Abstrakt und erdig tritt das Bild auf. Als Bildtitel dient eine sachliche Ortsangabe: Falesia, Algarve, Portugal. Die Nummer 1 deutet auf eine Reihe nachfolgender Arbeiten hin. FALESIA wurde „in situ“, am angegebenen Ort, mit dortigen Erden gemalt, nachdem sie von Hand zerstoßen, zu Pulver gemörsert und mit Fixiermittel gebunden wurden. Die Oberfläche zeigt die Erdkruste in ihren warmen Tönungen, mal feiner, mal grobkörniger, unterschiedlich rau. Atomisiert und in neuen Konfigurationen auf die Leinwand gebannt, berichtet jede Tönung von der Erdgeschichte, von Prozessen der Ablagerung, Ausblühung, Verwitterung, Faltung, Verdichtung. Die Erde, kulturgeschichtlich meist wahrgenommen als gewaltiges, festes Element im Kosmos, zeigt sich hier in materiell hoher Auflösung und im Nebeneinander harmonisch lebendiger Farbabstufung.
Im nahezu quadratisch angelegten Bild lässt sich keine Figur ausmachen. FALESIA abstrahiert nicht im üblichen Sinn ein Thema oder eine Figur. Doch ganz im Sinn des Abstrahierens reduziert das Bild erdgeschichtliche Prozesse auf Porosität und Farbausbildung. Hier ist Farbe zugleich Materie. Farben und Dichten der Materie lenken die Bildgestaltung, die ihre Wahrhaftigkeit allein aus dem am Ort vorgefundenen Gestein bezieht. Nur das örtlich Gegebene findet Eingang ins Bild. Was genau oben oder unten, rechts oder links gewichtet ist, spielt keine Rolle. Das Bild entsteht intuitiv mit der Bewegung der Künstlerin und der bewegten Erde auf der Leinwand. Kein latentes Wollen lenkt hin zu irgendeiner Figuration. Die Erde scheint sich frei auf der Leinwand zu entfalten. Nur die Festlegung des nahezu quadratischen Ausschnitts macht den Eingriff durch die Künstlerin deutlich.
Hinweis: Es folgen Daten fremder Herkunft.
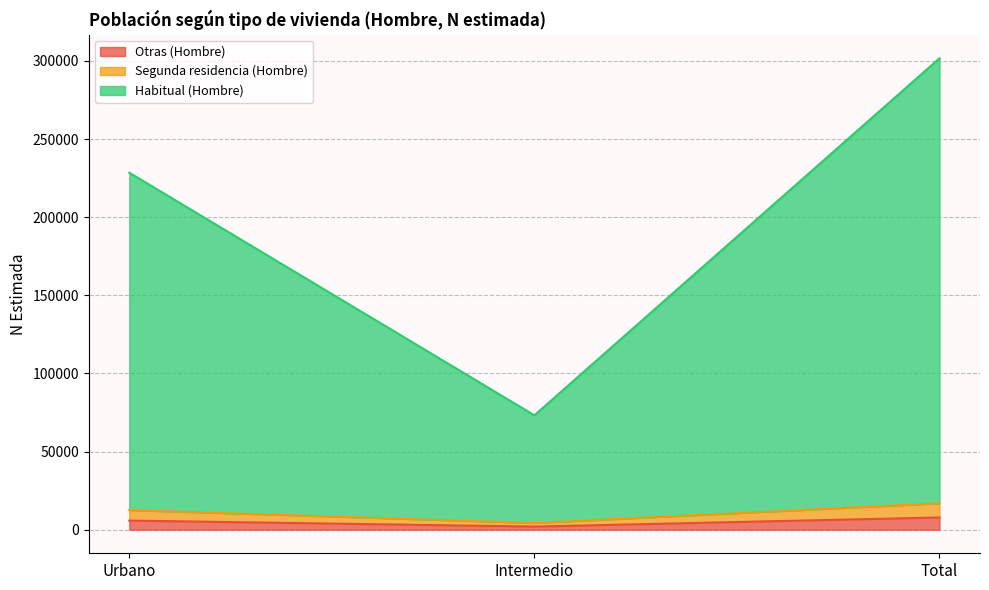

What is the total value across all series at Intermedio?

73235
Meteore verglühen und bilden in ihrem blitzartigen Flug am Nachthimmel eine sichtbare Leuchtspur. Gelangen sie bis zur Erde, verdunkelt sich ihre Farbe, und sie werden zum Meteorit. So haben sie ihre eigene Geschichte und ihre eigene Farbe, ehe sie sich als kosmisch Weitgereiste dem örtlichen Gestein zugesellen. Auf der Leinwand vereinen sich das eingegrenzte Lokale und die kosmische Weite. Der Erdball und der gesamte Kosmos bieten sich als Teile voneinander dar. Ohne mit erhobenem Zeigefinger auf die Klimakrise hinzuweisen, teilen sich die Gesteine als pulverisierte Masse in ihrer existentiellen Verwobenheit mit. Diesen Prozess hat die Künstlerin in FALESIA ebenso intuitiv wie konkret verbildlicht. Im Mikrokosmos der Leinwand begreifen wir ganz leicht die verflochtenen Bedingtheiten des Makrokosmos. Ganz sinnlich ist die Interaktion der auf der Leinwand fixierten, pulverisierten Materie wahrzunehmen, wenn man die Oberfläche des Bildes berührt; die Oberfläche, die in ihrer Unebenheit Zugang zu ihrer Geschichte und ihrer Befindlichkeit anbietet.